Below is a set of records; restate each one word for word.

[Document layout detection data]
────────────────────

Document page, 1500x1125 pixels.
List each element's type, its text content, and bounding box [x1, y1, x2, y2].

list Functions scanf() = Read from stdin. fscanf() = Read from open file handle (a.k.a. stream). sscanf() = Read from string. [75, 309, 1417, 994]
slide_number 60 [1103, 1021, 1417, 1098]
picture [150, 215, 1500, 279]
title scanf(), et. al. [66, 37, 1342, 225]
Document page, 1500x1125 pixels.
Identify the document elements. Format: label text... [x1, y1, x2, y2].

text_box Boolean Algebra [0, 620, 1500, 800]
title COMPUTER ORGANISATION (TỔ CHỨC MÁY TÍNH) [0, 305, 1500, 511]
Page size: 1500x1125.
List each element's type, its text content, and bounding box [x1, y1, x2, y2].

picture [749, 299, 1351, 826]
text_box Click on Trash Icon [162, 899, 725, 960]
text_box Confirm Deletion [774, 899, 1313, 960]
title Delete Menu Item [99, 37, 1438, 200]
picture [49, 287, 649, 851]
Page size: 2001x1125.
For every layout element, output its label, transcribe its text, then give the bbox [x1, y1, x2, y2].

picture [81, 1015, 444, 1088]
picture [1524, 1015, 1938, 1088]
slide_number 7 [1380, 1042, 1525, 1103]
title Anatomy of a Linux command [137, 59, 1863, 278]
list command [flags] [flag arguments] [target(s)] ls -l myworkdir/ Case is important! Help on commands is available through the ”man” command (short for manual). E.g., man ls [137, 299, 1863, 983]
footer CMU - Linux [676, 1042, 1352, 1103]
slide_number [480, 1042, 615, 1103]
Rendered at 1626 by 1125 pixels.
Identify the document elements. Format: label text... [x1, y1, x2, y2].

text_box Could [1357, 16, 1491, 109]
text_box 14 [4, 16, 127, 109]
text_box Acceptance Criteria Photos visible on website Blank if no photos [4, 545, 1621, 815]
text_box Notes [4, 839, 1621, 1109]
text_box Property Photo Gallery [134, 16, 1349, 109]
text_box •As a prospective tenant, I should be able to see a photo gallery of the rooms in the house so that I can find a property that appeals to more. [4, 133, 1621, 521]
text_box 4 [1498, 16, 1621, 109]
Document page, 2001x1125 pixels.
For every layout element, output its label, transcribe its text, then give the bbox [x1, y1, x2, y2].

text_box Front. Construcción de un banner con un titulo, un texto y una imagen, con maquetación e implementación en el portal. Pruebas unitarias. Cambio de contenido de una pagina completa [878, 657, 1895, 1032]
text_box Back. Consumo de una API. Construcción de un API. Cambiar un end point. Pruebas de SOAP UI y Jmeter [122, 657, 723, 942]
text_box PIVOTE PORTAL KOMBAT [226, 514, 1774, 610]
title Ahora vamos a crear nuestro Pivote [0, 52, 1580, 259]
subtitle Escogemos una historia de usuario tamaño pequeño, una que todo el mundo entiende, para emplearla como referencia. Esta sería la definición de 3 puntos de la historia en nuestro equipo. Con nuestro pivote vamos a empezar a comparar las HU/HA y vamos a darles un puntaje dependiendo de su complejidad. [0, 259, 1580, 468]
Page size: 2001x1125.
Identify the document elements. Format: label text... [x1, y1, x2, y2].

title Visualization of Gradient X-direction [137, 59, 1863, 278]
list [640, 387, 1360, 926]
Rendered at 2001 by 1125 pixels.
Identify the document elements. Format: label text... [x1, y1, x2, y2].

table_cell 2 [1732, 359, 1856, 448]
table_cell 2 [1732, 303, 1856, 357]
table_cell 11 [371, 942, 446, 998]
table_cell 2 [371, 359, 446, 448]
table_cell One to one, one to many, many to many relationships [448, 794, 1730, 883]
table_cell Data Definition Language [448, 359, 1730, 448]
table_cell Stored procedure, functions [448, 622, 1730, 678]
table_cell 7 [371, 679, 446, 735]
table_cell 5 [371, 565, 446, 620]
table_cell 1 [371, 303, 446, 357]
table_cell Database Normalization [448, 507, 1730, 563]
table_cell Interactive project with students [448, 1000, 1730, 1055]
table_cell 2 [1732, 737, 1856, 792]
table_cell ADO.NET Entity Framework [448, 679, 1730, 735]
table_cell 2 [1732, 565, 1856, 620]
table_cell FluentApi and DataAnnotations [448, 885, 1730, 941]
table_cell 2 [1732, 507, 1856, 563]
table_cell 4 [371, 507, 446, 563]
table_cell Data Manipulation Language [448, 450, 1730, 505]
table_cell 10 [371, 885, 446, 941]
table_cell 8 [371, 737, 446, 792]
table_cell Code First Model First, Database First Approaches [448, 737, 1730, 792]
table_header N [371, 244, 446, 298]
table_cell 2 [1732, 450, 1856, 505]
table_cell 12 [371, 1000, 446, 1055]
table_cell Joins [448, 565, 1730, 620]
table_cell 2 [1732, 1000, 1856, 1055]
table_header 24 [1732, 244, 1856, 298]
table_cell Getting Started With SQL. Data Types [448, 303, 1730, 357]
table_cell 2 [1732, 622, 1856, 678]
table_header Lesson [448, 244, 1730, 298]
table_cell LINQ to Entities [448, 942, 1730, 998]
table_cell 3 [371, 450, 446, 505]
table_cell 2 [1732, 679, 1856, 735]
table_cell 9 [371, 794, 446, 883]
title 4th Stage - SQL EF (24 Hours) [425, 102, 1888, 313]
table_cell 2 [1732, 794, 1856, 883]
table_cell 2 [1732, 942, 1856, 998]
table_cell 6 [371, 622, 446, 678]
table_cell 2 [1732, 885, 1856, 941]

────────────────────

_ANSWER FOR THIS EXERCISE_
Document page, 1500x1125 pixels.
List each element's type, its text content, and bounding box [x1, y1, x2, y2].

list Functions scanf() = Read from stdin. fscanf() = Read from open file handle (a.k.a. stream). sscanf() = Read from string. [75, 309, 1417, 994]
slide_number 60 [1103, 1021, 1417, 1098]
picture [150, 215, 1500, 279]
title scanf(), et. al. [66, 37, 1342, 225]
Document page, 1500x1125 pixels.
Identify the document elements. Format: label text... [x1, y1, x2, y2].

text_box Boolean Algebra [0, 620, 1500, 800]
title COMPUTER ORGANISATION (TỔ CHỨC MÁY TÍNH) [0, 305, 1500, 511]
Page size: 1500x1125.
List each element's type, its text content, and bounding box [x1, y1, x2, y2].

picture [749, 299, 1351, 826]
text_box Click on Trash Icon [162, 899, 725, 960]
text_box Confirm Deletion [774, 899, 1313, 960]
title Delete Menu Item [99, 37, 1438, 200]
picture [49, 287, 649, 851]
Page size: 2001x1125.
For every layout element, output its label, transcribe its text, then give the bbox [x1, y1, x2, y2].

picture [81, 1015, 444, 1088]
picture [1524, 1015, 1938, 1088]
slide_number 7 [1380, 1042, 1525, 1103]
title Anatomy of a Linux command [137, 59, 1863, 278]
list command [flags] [flag arguments] [target(s)] ls -l myworkdir/ Case is important! Help on commands is available through the ”man” command (short for manual). E.g., man ls [137, 299, 1863, 983]
footer CMU - Linux [676, 1042, 1352, 1103]
slide_number [480, 1042, 615, 1103]
Rendered at 1626 by 1125 pixels.
Identify the document elements. Format: label text... [x1, y1, x2, y2].

text_box Could [1357, 16, 1491, 109]
text_box 14 [4, 16, 127, 109]
text_box Acceptance Criteria Photos visible on website Blank if no photos [4, 545, 1621, 815]
text_box Notes [4, 839, 1621, 1109]
text_box Property Photo Gallery [134, 16, 1349, 109]
text_box •As a prospective tenant, I should be able to see a photo gallery of the rooms in the house so that I can find a property that appeals to more. [4, 133, 1621, 521]
text_box 4 [1498, 16, 1621, 109]
Document page, 2001x1125 pixels.
For every layout element, output its label, transcribe its text, then give the bbox [x1, y1, x2, y2].

text_box Front. Construcción de un banner con un titulo, un texto y una imagen, con maquetación e implementación en el portal. Pruebas unitarias. Cambio de contenido de una pagina completa [878, 657, 1895, 1032]
text_box Back. Consumo de una API. Construcción de un API. Cambiar un end point. Pruebas de SOAP UI y Jmeter [122, 657, 723, 942]
text_box PIVOTE PORTAL KOMBAT [226, 514, 1774, 610]
title Ahora vamos a crear nuestro Pivote [0, 52, 1580, 259]
subtitle Escogemos una historia de usuario tamaño pequeño, una que todo el mundo entiende, para emplearla como referencia. Esta sería la definición de 3 puntos de la historia en nuestro equipo. Con nuestro pivote vamos a empezar a comparar las HU/HA y vamos a darles un puntaje dependiendo de su complejidad. [0, 259, 1580, 468]
Page size: 2001x1125.
Identify the document elements. Format: label text... [x1, y1, x2, y2].

title Visualization of Gradient X-direction [137, 59, 1863, 278]
list [640, 387, 1360, 926]
Rendered at 2001 by 1125 pixels.
Identify the document elements. Format: label text... [x1, y1, x2, y2].

table_cell 2 [1732, 359, 1856, 448]
table_cell 2 [1732, 303, 1856, 357]
table_cell 11 [371, 942, 446, 998]
table_cell 2 [371, 359, 446, 448]
table_cell One to one, one to many, many to many relationships [448, 794, 1730, 883]
table_cell Data Definition Language [448, 359, 1730, 448]
table_cell Stored procedure, functions [448, 622, 1730, 678]
table_cell 7 [371, 679, 446, 735]
table_cell 5 [371, 565, 446, 620]
table_cell 1 [371, 303, 446, 357]
table_cell Database Normalization [448, 507, 1730, 563]
table_cell Interactive project with students [448, 1000, 1730, 1055]
table_cell 2 [1732, 737, 1856, 792]
table_cell ADO.NET Entity Framework [448, 679, 1730, 735]
table_cell 2 [1732, 565, 1856, 620]
table_cell FluentApi and DataAnnotations [448, 885, 1730, 941]
table_cell 2 [1732, 507, 1856, 563]
table_cell 4 [371, 507, 446, 563]
table_cell Data Manipulation Language [448, 450, 1730, 505]
table_cell 10 [371, 885, 446, 941]
table_cell 8 [371, 737, 446, 792]
table_cell Code First Model First, Database First Approaches [448, 737, 1730, 792]
table_header N [371, 244, 446, 298]
table_cell 2 [1732, 450, 1856, 505]
table_cell 12 [371, 1000, 446, 1055]
table_cell Joins [448, 565, 1730, 620]
table_cell 2 [1732, 1000, 1856, 1055]
table_header 24 [1732, 244, 1856, 298]
table_cell Getting Started With SQL. Data Types [448, 303, 1730, 357]
table_cell 2 [1732, 622, 1856, 678]
table_header Lesson [448, 244, 1730, 298]
table_cell LINQ to Entities [448, 942, 1730, 998]
table_cell 3 [371, 450, 446, 505]
table_cell 2 [1732, 679, 1856, 735]
table_cell 9 [371, 794, 446, 883]
title 4th Stage - SQL EF (24 Hours) [425, 102, 1888, 313]
table_cell 2 [1732, 794, 1856, 883]
table_cell 2 [1732, 942, 1856, 998]
table_cell 6 [371, 622, 446, 678]
table_cell 2 [1732, 885, 1856, 941]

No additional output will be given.